On 30 March 2018 the United Nations (UN) imposed sanctions against 21 shipping companies and one individual in reaction to breaches of UN sanctions against North Korea. The list of sanctioned companies includes companies based outside of North Korea. The UN also listed 27 vessels which had been engaged in breaching its sanctions against North Korea. The full list of companies, individual and vessels targeted may be found at https://www.un.org/press/en/2018/sc13272.doc.htm.

The UN applies an extensive sanctions regime against North Korea, which is actively enforced by its members, including the US, the member states of the EU and almost all other countries. The sanctions were significantly strengthened in the second half of 2017 through three major UN Security Council Resolutions.
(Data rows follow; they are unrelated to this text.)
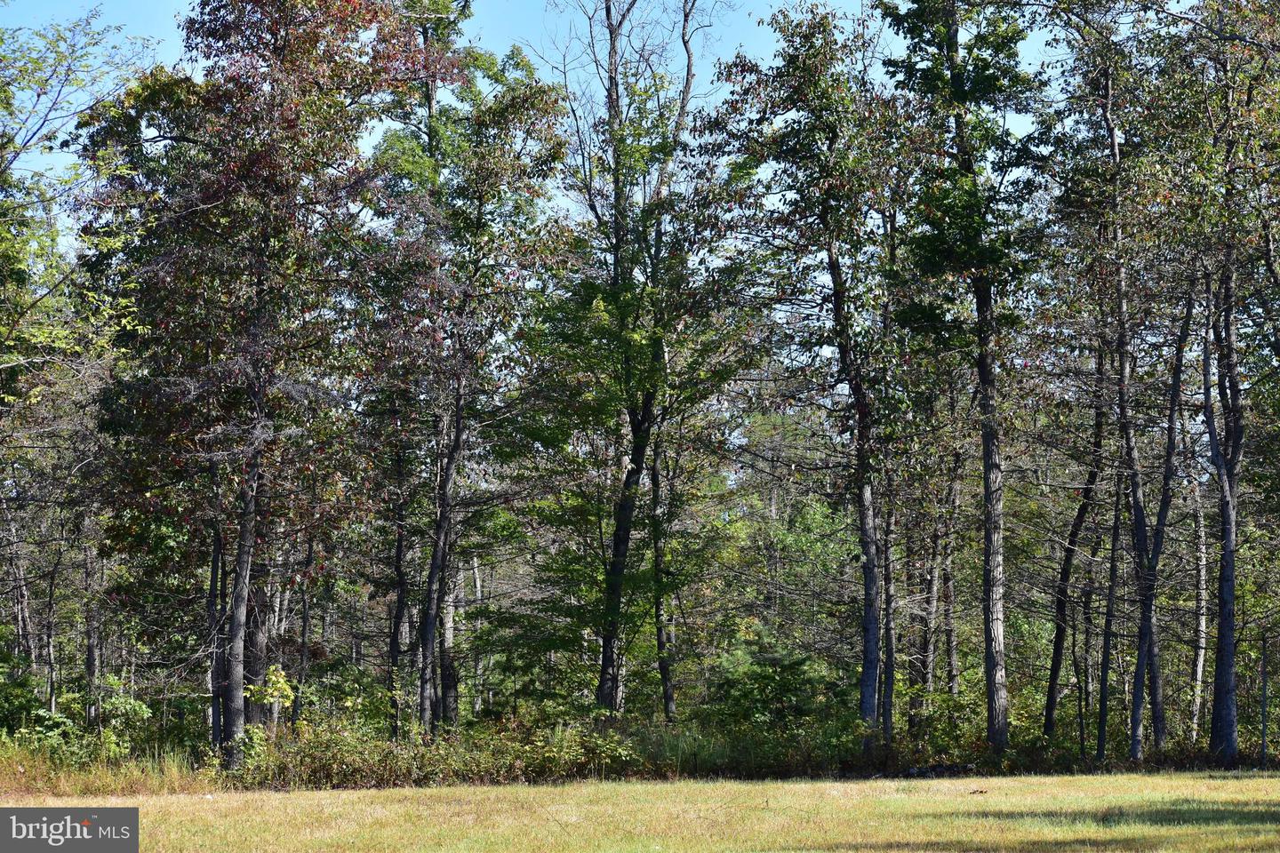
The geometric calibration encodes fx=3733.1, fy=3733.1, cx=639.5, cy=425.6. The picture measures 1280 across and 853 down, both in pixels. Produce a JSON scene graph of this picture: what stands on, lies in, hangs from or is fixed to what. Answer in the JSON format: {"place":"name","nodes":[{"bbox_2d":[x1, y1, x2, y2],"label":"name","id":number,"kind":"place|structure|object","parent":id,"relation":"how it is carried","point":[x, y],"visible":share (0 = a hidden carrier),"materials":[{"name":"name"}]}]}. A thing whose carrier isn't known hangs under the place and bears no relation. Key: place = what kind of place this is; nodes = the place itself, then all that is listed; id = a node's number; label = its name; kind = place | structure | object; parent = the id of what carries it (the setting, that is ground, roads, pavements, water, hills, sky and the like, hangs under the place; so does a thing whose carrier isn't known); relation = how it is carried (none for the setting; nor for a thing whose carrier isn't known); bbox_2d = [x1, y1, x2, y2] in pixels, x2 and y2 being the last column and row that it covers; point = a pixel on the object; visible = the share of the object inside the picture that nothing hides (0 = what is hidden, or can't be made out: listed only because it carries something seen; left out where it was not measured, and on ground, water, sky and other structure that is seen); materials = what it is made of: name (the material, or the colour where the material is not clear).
{"place":"outdoors","nodes":[
{"label":"outdoors","id":0,"kind":"place"},
{"bbox_2d":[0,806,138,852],"label":"watermark","id":1,"kind":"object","parent":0,"point":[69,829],"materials":[{"name":"grey"}]},
{"bbox_2d":[0,0,1104,248],"label":"sky","id":2,"kind":"structure","parent":0,"point":[369,217],"materials":[{"name":"blue"}]},
{"bbox_2d":[0,769,1279,852],"label":"lawn","id":3,"kind":"structure","parent":0,"point":[760,787],"materials":[{"name":"green plant"}]},
{"bbox_2d":[897,761,978,777],"label":"fallen log","id":4,"kind":"object","parent":3,"relation":"on","point":[942,770],"visible":0.59,"materials":[{"name":"wood"}]},
{"bbox_2d":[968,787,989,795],"label":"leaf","id":5,"kind":"object","parent":3,"relation":"on","point":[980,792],"visible":0.83,"materials":[{"name":"brown plant"}]},
{"label":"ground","id":6,"kind":"structure","parent":0},
{"bbox_2d":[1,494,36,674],"label":"tree","id":7,"kind":"object","parent":6,"relation":"on","point":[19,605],"visible":0.74,"materials":[{"name":"brown wood"}]},
{"bbox_2d":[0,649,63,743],"label":"shrub","id":8,"kind":"object","parent":6,"relation":"on","point":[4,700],"visible":0.72,"materials":[{"name":"green plant"}]},
{"bbox_2d":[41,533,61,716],"label":"tree","id":9,"kind":"object","parent":6,"relation":"on","point":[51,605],"visible":0.76,"materials":[{"name":"brown wood"}]},
{"bbox_2d":[0,7,153,713],"label":"tree","id":10,"kind":"object","parent":6,"relation":"on","point":[16,244],"visible":0.98,"materials":[{"name":"green plant"}]},
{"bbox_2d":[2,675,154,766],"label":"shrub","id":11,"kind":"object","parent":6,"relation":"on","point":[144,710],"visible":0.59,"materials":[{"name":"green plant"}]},
{"bbox_2d":[80,524,107,725],"label":"tree","id":12,"kind":"object","parent":6,"relation":"on","point":[91,658],"visible":0.58,"materials":[{"name":"brown wood"}]},
{"bbox_2d":[0,735,209,798],"label":"tall grass","id":13,"kind":"structure","parent":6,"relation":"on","point":[124,782],"materials":[{"name":"plant"}]},
{"bbox_2d":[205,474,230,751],"label":"tree","id":14,"kind":"object","parent":6,"relation":"on","point":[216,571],"visible":0.54,"materials":[{"name":"brown"}]},
{"bbox_2d":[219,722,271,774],"label":"shrub","id":15,"kind":"object","parent":6,"relation":"on","point":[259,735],"visible":0.6,"materials":[{"name":"green plant"}]},
{"bbox_2d":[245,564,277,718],"label":"tree","id":16,"kind":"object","parent":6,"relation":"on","point":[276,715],"visible":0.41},
{"bbox_2d":[87,0,452,767],"label":"tree","id":17,"kind":"object","parent":6,"relation":"on","point":[231,723],"visible":0.98,"materials":[{"name":"plant"}]},
{"bbox_2d":[243,662,297,724],"label":"shrub","id":18,"kind":"object","parent":6,"relation":"on","point":[282,680],"visible":0.6,"materials":[{"name":"green plant"}]},
{"bbox_2d":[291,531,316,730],"label":"tree","id":19,"kind":"object","parent":6,"relation":"on","point":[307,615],"visible":0.66,"materials":[{"name":"brown"}]},
{"bbox_2d":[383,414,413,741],"label":"tree","id":20,"kind":"object","parent":6,"relation":"on","point":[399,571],"visible":0.6,"materials":[{"name":"brown"}]},
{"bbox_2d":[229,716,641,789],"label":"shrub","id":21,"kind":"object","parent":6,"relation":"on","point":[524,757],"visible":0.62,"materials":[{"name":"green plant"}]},
{"bbox_2d":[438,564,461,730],"label":"tree","id":22,"kind":"object","parent":6,"relation":"on","point":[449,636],"visible":0.33,"materials":[{"name":"brown wood"}]},
{"bbox_2d":[373,17,571,741],"label":"tree","id":23,"kind":"object","parent":6,"relation":"on","point":[540,100],"visible":0.95,"materials":[{"name":"plant"}]},
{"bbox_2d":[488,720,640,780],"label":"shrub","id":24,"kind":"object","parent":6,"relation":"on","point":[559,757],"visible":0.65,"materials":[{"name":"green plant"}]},
{"bbox_2d":[546,0,740,721],"label":"tree","id":25,"kind":"object","parent":6,"relation":"on","point":[602,690],"visible":0.98,"materials":[{"name":"plant"}]},
{"bbox_2d":[646,416,679,729],"label":"tree","id":26,"kind":"object","parent":6,"relation":"on","point":[665,673],"visible":0.67,"materials":[{"name":"plant"}]},
{"bbox_2d":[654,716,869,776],"label":"shrub","id":27,"kind":"object","parent":6,"relation":"on","point":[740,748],"visible":0.57,"materials":[{"name":"green plant"}]},
{"bbox_2d":[703,632,833,736],"label":"shrub","id":28,"kind":"object","parent":6,"relation":"on","point":[782,668],"visible":0.8,"materials":[{"name":"green plant"}]},
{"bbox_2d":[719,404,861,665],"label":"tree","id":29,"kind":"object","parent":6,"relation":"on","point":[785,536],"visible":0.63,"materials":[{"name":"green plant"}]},
{"bbox_2d":[707,1,901,751],"label":"tree","id":30,"kind":"object","parent":6,"relation":"on","point":[792,63],"visible":0.99,"materials":[{"name":"plant"}]},
{"bbox_2d":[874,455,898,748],"label":"tree","id":31,"kind":"object","parent":6,"relation":"on","point":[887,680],"visible":0.63,"materials":[{"name":"brown"}]},
{"bbox_2d":[918,494,945,711],"label":"tree","id":32,"kind":"object","parent":6,"relation":"on","point":[932,608],"visible":0.74,"materials":[{"name":"brown"}]},
{"bbox_2d":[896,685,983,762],"label":"shrub","id":33,"kind":"object","parent":6,"relation":"on","point":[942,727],"visible":0.53,"materials":[{"name":"green plant"}]},
{"bbox_2d":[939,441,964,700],"label":"tree","id":34,"kind":"object","parent":6,"relation":"on","point":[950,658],"visible":0.78,"materials":[{"name":"brown"}]},
{"bbox_2d":[883,0,1049,755],"label":"tree","id":35,"kind":"object","parent":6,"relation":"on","point":[957,68],"visible":0.99,"materials":[{"name":"green plant"}]},
{"bbox_2d":[1041,367,1110,752],"label":"tree","id":36,"kind":"object","parent":6,"relation":"on","point":[1052,665],"visible":0.75,"materials":[{"name":"plant"}]},
{"bbox_2d":[1094,410,1128,761],"label":"tree","id":37,"kind":"object","parent":6,"relation":"on","point":[1113,565],"visible":0.71,"materials":[{"name":"brown plant"}]},
{"bbox_2d":[1093,42,1167,766],"label":"tree","id":38,"kind":"object","parent":6,"relation":"on","point":[1113,150],"visible":0.82,"materials":[{"name":"plant"}]},
{"bbox_2d":[1127,277,1191,760],"label":"tree","id":39,"kind":"object","parent":6,"relation":"on","point":[1163,503],"visible":0.78,"materials":[{"name":"plant"}]},
{"bbox_2d":[1189,459,1208,744],"label":"tree","id":40,"kind":"object","parent":6,"relation":"on","point":[1198,668],"visible":0.59,"materials":[{"name":"brown wood"}]},
{"bbox_2d":[1160,0,1279,759],"label":"tree","id":41,"kind":"object","parent":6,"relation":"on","point":[1226,463],"visible":0.99,"materials":[{"name":"plant"}]},
{"bbox_2d":[1258,630,1269,765],"label":"tree trunk","id":42,"kind":"object","parent":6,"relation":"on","point":[1263,675],"visible":0.97,"materials":[{"name":"brown wood"}]}
]}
These, amongst other things, introduced a number of measures directly or indirectly targeting shipping operations, including:

  1. A full ban on the export of coal, iron, iron ore, lead and lead ore from North Korea;1
  2. A full ban on the supply of all condensates and natural gas liquids to North Korea, and a ban on the supply of refined petroleum products and crude oil to North Korea above a defined quota;2
  3. A prohibition on port calls for vessels sanctioned as a result of a breach of one of a range of sanctions measures against North Korea;3
  4. A prohibition on facilitating or engaging in ship-to-ship transfers, to or from North Korean-flagged vessels, of any goods being supplied to or from North Korea;4
  5. A requirement on UN members to impound vessels carrying goods in breach of one of a range of sanctions measures against North Korea;5 and
  6. A requirement on UN members to de-flag any vessel carrying goods in breach of one of a range of sanctions measures against North Korea.6

Whilst many of the measures taken in the second half of 2017 were a response to a series of North Korean missile tests, measures were also taken as a direct response to concerns that North Korea was illicitly exporting prohibited items – in particular coal – through deceptive maritime practices, and obtaining petroleum products illegally through ship-to-ship transfers7.

The measures introduced on 30 March 2018 show that the UN is committed to stopping such practices. All but two of the sanctioned companies and the sanctioned individual, and all but one of the sanctioned vessels, were involved in the export of coal from North Korea or prohibited ship-to-ship transfers. The remaining two companies and one vessel were sanctioned in relation to prohibited petroleum imports into North Korea. The sanctioned companies and sanctioned individual will be subject to an extensive asset freeze and travel bans. The sanctioned vessels are now subject to, variously, an asset freeze, a prohibition on port entry and/or a de-flagging requirement.

It is important to note that the new listings have been applied against a range of companies and vessels and not just North Korean shipowning companies and their North Korean-flagged vessels. The companies targeted are located in China, Singapore, Panama, Samoa and the Marshall Islands in addition to North Korea. The list of targeted companies include a number of ship and commercial managers, and the sanctioned vessels were flagged in Panama and Saint Kitts and Nevis, as well as North Korea.

The new sanctions measure shows that, despite a recent apparent relaxation in tensions between North Korea and the rest of the world, existing sanctions against North Korea are still being enforced with vigour by the UN and its members. Thus far there is no sign that sanctions against North Korea will be relaxed, and any commercial transaction which involves a suspected North Korean connection should continue to be approached with extreme caution.